* **Input data**:
<<<<

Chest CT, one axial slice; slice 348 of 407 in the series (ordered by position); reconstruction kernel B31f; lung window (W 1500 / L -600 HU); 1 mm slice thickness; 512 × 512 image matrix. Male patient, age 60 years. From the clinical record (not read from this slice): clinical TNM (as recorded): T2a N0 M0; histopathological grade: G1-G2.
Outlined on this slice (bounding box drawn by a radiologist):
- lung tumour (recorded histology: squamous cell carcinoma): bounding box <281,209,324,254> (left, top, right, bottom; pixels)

>>>>

* **Task details**:
Exactly the lines from the one containing "Outlined on this" to the final line of the data, both included, should be printed, and nothing more.

* **Written answer**:
Outlined on this slice (bounding box drawn by a radiologist):
- lung tumour (recorded histology: squamous cell carcinoma): bounding box <281,209,324,254> (left, top, right, bottom; pixels)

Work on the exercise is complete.